First, we will see the top features given by SHAP values (Fig. 17) are different from those calculated from information gain during node splitting (Fig. 16). SHAP values approach is considered more consistent for evaluating feature importance (see SHAP paper for reference). Here, the top features are “Salary”, “NEWOnboardGood_1”, “Age”, “YeasCode”, “OrgSize”, which are more consistent with common sense in my opinion.

Fig. 17. Top features from SHAP values, in contrast to those from information gain in Fig. 16. From Class 0 to 4: ‘Neither satisfied nor dissatisfied’, ‘Slightly dissatisfied’,
‘Slightly satisfied’, ‘Very dissatisfied’, ‘Very satisfied’. Image by author.

Fig. 18. SHAP dependence plot for Salary. Image by author.

Fig. 19. SHAP dependence plot for Company Size. The mapping of OrgSize is: {1: ‘Just me — I am a freelancer, sole proprietor, etc.’, 2: ‘2 to 9 employees’, 3: ’10 to 19 employees’, 4: ’20 to 99 employees’, 5: ‘100 to 499 employees’, 6: ‘500 to 999 employees’, 7: ‘1,000 to 4,999 employees’, 8: ‘5,000 to 9,999 employees’, 9: ‘10,000 or more employees’, -1: ‘Missing’}. Image by author.

The SHAP dependence plot in Fig. 18 tells us how the Salary will contribute to predicting if an instance is “Very satisfied”. We can see that overall, a higher salary will contribute to predicting the instance is more likely “Very satisfied”, as the increasing trend indicates.

For Company Size, the smaller size tends to make a positive contribution to predicting “Very satisfied” (Fig. 19).

Conclusion

In this post, we used the Stack Overflow Survey data to do some exploratory analyses and got some insight into the data field.

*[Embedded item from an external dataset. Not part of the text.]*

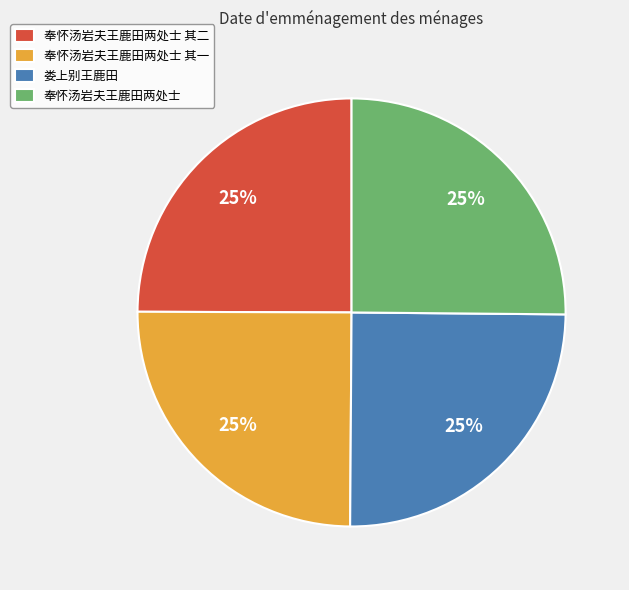

True or false: 娄上别王鹿田 accounts for 33% of the total.

False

We analyze the salary distribution of different data roles, and also take into account other factors such as countries, year of experience, genders.
We compare the 2019 survey data with the 2020 data. And it’s quite surprising to see the salaries have decreased for the data-related jobs as well as the job satisfaction.
Finally, we built an XGBoost multi-classification model to predict job satisfaction and extract some insight into job satisfaction by checking the feature importance and dependence relationship.

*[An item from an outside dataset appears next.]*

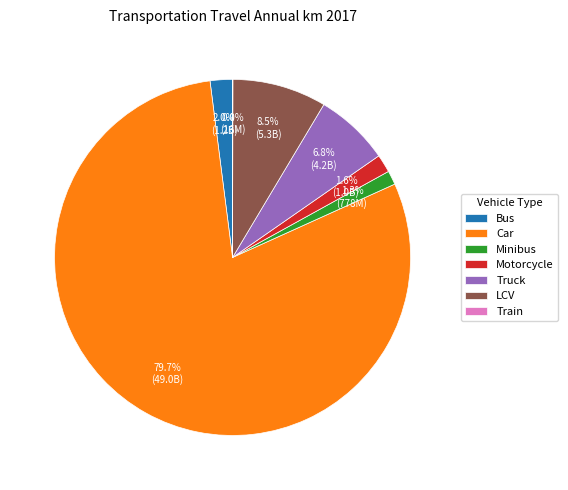

Is the sum of Truck and Car greater than half?

Yes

The analyses and modeling in this post are more of the practice purpose and no solid conclusions can be drawn without further investigation. Most importantly, the Stack Overflow survey data itself could be biased and not necessarily the representation of the real-world population. I hope you have some fun reading through this post. To see more technical details, please refer to the GitHub repository.